◆ Work task A: Return the HDFS overview word for word, in full.

◆ Excerpted passage:
Hadoop Distributed File System (HDFS)

  • The Hadoop Distributed File System (HDFS) is a distributed file system designed to run on commodity hardware.
  • It provides an interface similar to a POSIX file system (files and directories), but with relaxed requirements.
  • It scales up to 100+ PB of storage and thousands of servers, supporting close to a billion files and blocks.
  • Small gist about POSIX: POSIX (Portable Operating System Interface) is a standard that defines how file systems and operating systems should behave, ensuring consistency across Unix-like systems such as Linux and macOS. In file systems, POSIX specifies that every write must be immediately visible to all readers, files can be modified at any position (supporting random writes), and operations like open, close, read, write, delete, and rename must appear atomic and consistent. It also enforces strict locking and consistency rules for concurrent access, ensuring multiple processes can safely read and write files simultaneously without data corruption.

◆ Work task B: Retype the entries from their first line up to and including the line with "builds flexible CI/CD", keeping every line as it stands.

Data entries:
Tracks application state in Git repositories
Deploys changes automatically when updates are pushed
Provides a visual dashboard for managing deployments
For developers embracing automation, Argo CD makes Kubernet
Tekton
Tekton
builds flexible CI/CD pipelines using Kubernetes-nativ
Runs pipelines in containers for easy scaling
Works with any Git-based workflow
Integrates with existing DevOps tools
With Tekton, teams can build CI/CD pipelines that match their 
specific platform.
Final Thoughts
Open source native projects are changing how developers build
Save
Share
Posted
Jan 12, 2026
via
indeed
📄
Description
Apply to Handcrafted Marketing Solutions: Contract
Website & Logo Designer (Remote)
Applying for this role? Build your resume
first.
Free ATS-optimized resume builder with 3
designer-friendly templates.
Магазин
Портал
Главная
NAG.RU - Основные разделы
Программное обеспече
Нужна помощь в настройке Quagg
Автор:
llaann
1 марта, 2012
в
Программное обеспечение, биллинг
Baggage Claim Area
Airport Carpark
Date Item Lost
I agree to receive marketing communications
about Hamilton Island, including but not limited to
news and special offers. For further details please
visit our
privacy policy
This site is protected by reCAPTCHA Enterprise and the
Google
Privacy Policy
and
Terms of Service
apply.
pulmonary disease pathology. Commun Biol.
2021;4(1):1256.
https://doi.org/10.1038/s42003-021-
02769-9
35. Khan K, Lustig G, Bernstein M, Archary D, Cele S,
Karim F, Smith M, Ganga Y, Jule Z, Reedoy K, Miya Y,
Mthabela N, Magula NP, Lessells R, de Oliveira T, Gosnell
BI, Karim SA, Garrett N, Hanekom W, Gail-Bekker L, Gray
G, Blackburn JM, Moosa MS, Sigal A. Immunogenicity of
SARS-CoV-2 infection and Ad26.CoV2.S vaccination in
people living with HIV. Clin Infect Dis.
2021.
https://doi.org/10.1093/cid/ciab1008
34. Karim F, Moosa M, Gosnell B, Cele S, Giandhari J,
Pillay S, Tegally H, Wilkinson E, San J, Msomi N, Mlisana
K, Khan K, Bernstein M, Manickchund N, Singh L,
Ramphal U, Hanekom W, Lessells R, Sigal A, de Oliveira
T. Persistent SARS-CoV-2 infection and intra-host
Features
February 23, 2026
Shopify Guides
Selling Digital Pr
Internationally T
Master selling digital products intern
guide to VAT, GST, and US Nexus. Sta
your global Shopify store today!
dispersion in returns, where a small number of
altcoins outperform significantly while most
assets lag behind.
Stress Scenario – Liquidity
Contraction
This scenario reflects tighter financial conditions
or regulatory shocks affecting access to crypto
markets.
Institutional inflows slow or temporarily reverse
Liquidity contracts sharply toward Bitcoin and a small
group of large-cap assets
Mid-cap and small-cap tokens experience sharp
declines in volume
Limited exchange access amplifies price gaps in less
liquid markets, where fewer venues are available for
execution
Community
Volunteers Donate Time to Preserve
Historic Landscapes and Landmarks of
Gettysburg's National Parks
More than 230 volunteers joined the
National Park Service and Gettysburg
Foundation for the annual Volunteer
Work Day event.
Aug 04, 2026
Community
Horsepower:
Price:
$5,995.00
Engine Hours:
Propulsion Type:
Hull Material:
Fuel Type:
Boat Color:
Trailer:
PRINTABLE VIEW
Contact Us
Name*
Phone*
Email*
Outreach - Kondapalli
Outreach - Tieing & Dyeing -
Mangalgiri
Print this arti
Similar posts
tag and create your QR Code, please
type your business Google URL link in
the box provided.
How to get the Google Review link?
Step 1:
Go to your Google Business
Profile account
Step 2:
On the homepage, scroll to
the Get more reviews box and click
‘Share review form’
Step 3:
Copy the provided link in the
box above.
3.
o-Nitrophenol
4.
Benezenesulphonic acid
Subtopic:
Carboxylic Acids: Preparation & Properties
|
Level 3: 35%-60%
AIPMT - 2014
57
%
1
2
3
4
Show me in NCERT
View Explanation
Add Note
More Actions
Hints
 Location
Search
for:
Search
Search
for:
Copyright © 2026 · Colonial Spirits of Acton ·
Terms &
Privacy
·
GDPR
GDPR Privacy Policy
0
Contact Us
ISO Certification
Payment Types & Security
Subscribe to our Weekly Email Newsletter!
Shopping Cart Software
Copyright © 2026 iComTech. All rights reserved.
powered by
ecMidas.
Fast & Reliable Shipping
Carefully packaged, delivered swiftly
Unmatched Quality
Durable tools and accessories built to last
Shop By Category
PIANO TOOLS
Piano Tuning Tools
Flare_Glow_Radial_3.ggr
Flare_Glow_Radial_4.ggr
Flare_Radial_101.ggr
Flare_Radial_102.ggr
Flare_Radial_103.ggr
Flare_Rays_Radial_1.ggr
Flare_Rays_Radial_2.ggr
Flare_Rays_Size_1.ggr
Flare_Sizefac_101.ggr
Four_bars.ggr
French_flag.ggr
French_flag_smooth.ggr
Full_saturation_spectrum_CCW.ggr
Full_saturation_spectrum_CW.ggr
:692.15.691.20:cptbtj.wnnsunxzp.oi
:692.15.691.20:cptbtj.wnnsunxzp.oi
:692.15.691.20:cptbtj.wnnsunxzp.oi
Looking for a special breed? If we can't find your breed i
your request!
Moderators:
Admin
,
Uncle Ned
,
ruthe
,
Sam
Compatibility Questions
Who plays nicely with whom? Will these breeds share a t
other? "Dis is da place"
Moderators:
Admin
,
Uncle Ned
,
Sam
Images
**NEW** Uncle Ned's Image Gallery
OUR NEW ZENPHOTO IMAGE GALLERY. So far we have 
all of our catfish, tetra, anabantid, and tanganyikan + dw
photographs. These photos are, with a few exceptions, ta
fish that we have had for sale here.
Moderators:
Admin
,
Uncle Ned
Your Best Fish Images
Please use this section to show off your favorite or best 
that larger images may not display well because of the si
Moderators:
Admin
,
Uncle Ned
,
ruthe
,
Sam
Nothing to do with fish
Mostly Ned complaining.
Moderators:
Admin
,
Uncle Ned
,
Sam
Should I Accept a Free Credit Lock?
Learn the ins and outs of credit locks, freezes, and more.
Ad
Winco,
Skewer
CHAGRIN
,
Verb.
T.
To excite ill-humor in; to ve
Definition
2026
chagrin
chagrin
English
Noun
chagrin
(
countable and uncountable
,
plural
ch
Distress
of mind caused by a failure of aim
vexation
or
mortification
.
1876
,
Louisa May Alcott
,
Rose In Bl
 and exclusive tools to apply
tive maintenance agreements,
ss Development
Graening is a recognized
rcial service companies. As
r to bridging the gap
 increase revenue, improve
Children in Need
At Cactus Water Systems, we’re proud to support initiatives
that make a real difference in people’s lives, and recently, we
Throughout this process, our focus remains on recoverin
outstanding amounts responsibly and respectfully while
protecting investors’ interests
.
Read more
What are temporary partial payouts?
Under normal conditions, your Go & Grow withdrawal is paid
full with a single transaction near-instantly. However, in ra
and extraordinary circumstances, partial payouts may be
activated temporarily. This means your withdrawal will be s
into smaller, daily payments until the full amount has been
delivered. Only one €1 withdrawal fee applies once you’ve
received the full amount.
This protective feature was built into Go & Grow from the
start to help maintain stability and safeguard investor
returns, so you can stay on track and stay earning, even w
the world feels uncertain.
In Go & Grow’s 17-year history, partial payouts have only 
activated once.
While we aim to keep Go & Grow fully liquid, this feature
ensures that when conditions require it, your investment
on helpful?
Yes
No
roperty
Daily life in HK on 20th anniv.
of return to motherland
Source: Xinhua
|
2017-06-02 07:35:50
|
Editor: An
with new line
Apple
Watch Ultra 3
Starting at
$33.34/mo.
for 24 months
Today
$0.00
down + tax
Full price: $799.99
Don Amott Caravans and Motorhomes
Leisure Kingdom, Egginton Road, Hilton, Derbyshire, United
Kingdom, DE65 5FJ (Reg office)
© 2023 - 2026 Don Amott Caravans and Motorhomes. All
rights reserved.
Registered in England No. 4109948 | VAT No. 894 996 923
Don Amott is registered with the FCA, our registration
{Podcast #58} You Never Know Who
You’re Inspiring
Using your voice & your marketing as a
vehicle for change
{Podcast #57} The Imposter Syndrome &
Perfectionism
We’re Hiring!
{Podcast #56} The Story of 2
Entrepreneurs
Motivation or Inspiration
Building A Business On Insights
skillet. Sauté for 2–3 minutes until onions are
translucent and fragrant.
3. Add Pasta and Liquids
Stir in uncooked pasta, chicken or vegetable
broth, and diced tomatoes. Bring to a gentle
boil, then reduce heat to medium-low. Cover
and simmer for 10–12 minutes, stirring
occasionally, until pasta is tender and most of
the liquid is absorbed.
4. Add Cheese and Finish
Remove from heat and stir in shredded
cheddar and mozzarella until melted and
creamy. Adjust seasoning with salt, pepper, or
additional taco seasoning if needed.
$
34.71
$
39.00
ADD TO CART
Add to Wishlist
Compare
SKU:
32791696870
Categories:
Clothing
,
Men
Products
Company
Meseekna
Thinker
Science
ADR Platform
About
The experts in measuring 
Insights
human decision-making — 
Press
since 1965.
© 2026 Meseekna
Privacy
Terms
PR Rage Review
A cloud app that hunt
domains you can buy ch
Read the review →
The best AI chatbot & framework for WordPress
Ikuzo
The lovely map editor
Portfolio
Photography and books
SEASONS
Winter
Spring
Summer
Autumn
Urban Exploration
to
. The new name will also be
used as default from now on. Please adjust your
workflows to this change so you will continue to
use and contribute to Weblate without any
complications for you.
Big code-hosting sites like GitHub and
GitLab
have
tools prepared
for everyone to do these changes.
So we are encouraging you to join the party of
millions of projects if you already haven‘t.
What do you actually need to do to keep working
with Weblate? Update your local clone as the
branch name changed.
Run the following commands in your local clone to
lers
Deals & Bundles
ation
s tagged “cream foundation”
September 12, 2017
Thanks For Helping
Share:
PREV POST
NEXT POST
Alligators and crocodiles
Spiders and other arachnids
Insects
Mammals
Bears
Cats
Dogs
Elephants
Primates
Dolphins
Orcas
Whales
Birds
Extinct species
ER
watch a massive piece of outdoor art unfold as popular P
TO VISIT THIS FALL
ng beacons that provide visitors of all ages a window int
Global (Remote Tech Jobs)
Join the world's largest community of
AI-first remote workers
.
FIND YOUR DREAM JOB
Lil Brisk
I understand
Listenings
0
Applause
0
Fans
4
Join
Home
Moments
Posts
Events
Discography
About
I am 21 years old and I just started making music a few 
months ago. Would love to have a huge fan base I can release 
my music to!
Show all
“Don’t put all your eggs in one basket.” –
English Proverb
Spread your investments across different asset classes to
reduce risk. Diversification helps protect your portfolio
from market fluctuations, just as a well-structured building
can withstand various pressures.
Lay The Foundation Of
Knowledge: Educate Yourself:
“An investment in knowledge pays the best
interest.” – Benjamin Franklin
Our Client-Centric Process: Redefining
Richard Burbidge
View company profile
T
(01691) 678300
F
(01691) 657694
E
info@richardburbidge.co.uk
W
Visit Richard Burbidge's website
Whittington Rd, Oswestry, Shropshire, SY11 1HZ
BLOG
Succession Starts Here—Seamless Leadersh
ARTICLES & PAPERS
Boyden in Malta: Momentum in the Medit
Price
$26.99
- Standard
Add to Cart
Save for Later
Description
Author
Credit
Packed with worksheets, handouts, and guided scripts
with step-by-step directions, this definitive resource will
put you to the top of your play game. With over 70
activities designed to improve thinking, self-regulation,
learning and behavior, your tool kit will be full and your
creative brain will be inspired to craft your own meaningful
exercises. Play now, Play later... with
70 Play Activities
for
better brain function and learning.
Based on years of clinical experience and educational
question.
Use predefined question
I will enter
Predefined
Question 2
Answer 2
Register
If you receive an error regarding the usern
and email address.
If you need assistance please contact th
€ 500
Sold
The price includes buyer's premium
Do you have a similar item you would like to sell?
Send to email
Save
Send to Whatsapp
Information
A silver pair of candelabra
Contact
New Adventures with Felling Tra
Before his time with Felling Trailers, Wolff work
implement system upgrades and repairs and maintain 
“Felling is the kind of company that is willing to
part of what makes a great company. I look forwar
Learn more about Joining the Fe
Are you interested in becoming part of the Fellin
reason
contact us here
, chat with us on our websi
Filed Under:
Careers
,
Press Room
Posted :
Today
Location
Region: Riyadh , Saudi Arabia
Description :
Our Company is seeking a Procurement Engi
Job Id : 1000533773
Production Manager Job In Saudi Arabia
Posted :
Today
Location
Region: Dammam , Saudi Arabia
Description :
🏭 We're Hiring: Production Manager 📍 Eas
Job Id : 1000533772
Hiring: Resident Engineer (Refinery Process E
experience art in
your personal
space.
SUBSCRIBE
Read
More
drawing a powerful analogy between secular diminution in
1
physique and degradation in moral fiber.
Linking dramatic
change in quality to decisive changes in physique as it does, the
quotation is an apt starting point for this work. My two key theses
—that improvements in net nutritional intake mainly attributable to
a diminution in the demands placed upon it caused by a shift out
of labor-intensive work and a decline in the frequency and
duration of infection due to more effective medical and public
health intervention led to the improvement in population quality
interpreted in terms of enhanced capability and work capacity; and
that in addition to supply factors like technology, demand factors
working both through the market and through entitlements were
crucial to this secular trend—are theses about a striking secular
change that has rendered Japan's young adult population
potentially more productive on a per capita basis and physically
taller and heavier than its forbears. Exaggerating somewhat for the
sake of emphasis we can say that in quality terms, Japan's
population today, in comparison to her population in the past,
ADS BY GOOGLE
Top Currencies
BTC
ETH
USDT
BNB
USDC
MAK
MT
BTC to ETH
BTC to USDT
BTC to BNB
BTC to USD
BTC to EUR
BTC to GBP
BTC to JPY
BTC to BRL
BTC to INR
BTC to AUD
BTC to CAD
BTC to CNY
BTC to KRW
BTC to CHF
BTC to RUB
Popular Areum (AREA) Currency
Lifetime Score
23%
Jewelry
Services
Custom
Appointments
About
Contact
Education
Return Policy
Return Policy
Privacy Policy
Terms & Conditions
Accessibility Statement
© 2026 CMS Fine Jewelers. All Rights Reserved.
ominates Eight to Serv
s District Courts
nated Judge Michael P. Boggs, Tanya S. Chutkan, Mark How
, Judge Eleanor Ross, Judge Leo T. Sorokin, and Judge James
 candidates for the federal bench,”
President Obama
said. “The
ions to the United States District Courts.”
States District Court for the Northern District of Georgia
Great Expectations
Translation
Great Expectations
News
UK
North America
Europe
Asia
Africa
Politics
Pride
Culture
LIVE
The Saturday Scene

◆ Expected answer A:
Hadoop Distributed File System (HDFS)

  • The Hadoop Distributed File System (HDFS) is a distributed file system designed to run on commodity hardware.
  • It provides an interface similar to a POSIX file system (files and directories), but with relaxed requirements.
  • It scales up to 100+ PB of storage and thousands of servers, supporting close to a billion files and blocks.
  • Small gist about POSIX: POSIX (Portable Operating System Interface) is a standard that defines how file systems and operating systems should behave, ensuring consistency across Unix-like systems such as Linux and macOS. In file systems, POSIX specifies that every write must be immediately visible to all readers, files can be modified at any position (supporting random writes), and operations like open, close, read, write, delete, and rename must appear atomic and consistent. It also enforces strict locking and consistency rules for concurrent access, ensuring multiple processes can safely read and write files simultaneously without data corruption.

◆ Expected answer B:
Tracks application state in Git repositories
Deploys changes automatically when updates are pushed
Provides a visual dashboard for managing deployments
For developers embracing automation, Argo CD makes Kubernet
Tekton
Tekton
builds flexible CI/CD pipelines using Kubernetes-nativ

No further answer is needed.